┌─ Document extract
Those Are The Details, Now For The Headlines: You don’t need to be an investigative reporter to know that Craig Stammen is not happy being a reliever — it’s written all over his face. The righty has been solid out of the bullpen over the last month, the only real blip coming during “the Nyjer Morgan game” against the Marlins back on September 1, when Stammen yielded six in 3.1 innings of work. When he gets the ball down in the zone he pitches effectively, and he’s done so impressively out of the pen a number of times. Truth is, the Nats seem to be doing some of this in reverse (though there’s no absolute tradition in creating a starter), by using an assignment to the bullpen as a kind of demotion. Of course the Nats would deny that, but that’s sure the way it looks. And our bet is that Stammen feels that way. Maybe it’s time he got another chance . . .

Tim Kurkjian says that the Cubs are giving serious consideration to hiring Ryne Sandberg as their manager, though the actual decision is more than a month away. There’s a glitch, however: the Cubs (Kurkjian reported on Baseball Tonight), are worried that dumping such a poor team on a rookie manager like Sandberg might not go over too well, as those close to the club acknowledge that the team could be in line to lose upwards of ninety games next year — a year of retooling and shedding contracts. It’s not like Sandberg is simply a fan favorite or doesn’t deserve the job: when he said he wanted to manage, some four years ago, the Cubs’ front office told him to go get some experience. So he did. This year he was voted Pacific Coast League manager of the year. Then too, the Cubs are suddenly filled with kids, a lot of whom Sandberg knows well. And c’mon really, what’s the worst that could happen — that the team stinks, loses 84 games and finishes fifth in their division?
└─
┌─ Excerpted records
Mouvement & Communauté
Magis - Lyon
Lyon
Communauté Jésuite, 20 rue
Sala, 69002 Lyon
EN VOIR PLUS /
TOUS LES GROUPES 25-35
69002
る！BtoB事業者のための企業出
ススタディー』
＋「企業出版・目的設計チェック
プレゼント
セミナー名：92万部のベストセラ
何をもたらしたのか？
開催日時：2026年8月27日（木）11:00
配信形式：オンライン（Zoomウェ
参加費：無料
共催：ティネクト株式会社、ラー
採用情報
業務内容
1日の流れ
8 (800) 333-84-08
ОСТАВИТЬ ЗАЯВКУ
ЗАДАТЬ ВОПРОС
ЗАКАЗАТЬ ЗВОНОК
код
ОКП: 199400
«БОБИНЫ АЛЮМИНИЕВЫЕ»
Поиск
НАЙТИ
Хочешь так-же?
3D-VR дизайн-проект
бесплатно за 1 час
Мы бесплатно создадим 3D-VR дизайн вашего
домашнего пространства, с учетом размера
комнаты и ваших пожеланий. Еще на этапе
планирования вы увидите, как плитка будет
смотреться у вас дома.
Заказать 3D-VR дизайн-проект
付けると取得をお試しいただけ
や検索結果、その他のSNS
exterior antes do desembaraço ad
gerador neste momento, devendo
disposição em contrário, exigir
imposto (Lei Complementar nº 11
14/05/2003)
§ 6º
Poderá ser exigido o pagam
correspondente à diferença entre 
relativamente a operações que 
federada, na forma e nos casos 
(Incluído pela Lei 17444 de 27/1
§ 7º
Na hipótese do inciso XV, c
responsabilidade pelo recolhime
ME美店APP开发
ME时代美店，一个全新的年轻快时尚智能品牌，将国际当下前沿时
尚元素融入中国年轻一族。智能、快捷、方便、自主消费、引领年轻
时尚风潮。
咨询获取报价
└─
Work to complete:
1. Please retype every row from Block 1, keeping each line as it appears.
2. Extend the baseball column, picking up right after its last sentence.
The baseball column and the rows have nothing to do with each other.

Answers by task:
1.
Mouvement & Communauté
Magis - Lyon
Lyon
Communauté Jésuite, 20 rue
Sala, 69002 Lyon
EN VOIR PLUS /
TOUS LES GROUPES 25-35
69002
る！BtoB事業者のための企業出
ススタディー』
＋「企業出版・目的設計チェック
プレゼント
セミナー名：92万部のベストセラ
何をもたらしたのか？
開催日時：2026年8月27日（木）11:00
配信形式：オンライン（Zoomウェ
参加費：無料
共催：ティネクト株式会社、ラー
採用情報
業務内容
1日の流れ
8 (800) 333-84-08
ОСТАВИТЬ ЗАЯВКУ
ЗАДАТЬ ВОПРОС
ЗАКАЗАТЬ ЗВОНОК
код
ОКП: 199400
«БОБИНЫ АЛЮМИНИЕВЫЕ»
Поиск
НАЙТИ
Хочешь так-же?
3D-VR дизайн-проект
бесплатно за 1 час
Мы бесплатно создадим 3D-VR дизайн вашего
домашнего пространства, с учетом размера
комнаты и ваших пожеланий. Еще на этапе
планирования вы увидите, как плитка будет
смотреться у вас дома.
Заказать 3D-VR дизайн-проект
付けると取得をお試しいただけ
や検索結果、その他のSNS
exterior antes do desembaraço ad
gerador neste momento, devendo
disposição em contrário, exigir
imposto (Lei Complementar nº 11
14/05/2003)
§ 6º
Poderá ser exigido o pagam
correspondente à diferença entre 
relativamente a operações que 
federada, na forma e nos casos 
(Incluído pela Lei 17444 de 27/1
§ 7º
Na hipótese do inciso XV, c
responsabilidade pelo recolhime
ME美店APP开发
ME时代美店，一个全新的年轻快时尚智能品牌，将国际当下前沿时
尚元素融入中国年轻一族。智能、快捷、方便、自主消费、引领年轻
时尚风潮。
咨询获取报价

2.
Duck Duck Goose

Saturday, July 31st, 2010

I thought it only appropriate that “the loyal opposition” should return at precisely the moment that my first date in Washington (here she is, and take a good look) arrived for our lovely evening. And if by “lovely evening” you mean watching the Washington Nationals and turning their victory into fake reporting then you’re right: but I have no choice but to do this in my current state. This CFG thing, this new-wave-inter-net “we’re down with the twitter blog,” is struggling, really struggling, so I just know that most of this blog’s readership revolves around my pen. And for the benefit of you all, here finally is a picture of me . . .

Tonight Roy Oswalt was out for a stroll with his new team –11 million dollars in tow — when, out of the blue: it’s a bird, it’s a plane . . . no, no, no — it’s the most interesting man in the world. Nyjer Morgan!  Nyjer who? In his first at bat, Morgan hit the ball 400 feet into the center-right gap, flipped off his helmet as he sped around second base, and went totally horizontal, belly first, into third. Nyjer Morgan? It was like watching lightning strike on a clear day. Former Astro Oswalt was so confused by the entire thing he had to pay someone to tell him who it was that just did that to him. “What the hell is going on! Who is that guy on third?” It’s Nyjer Morgan, channeling Ricky Henderson. “Naw, can’t be.”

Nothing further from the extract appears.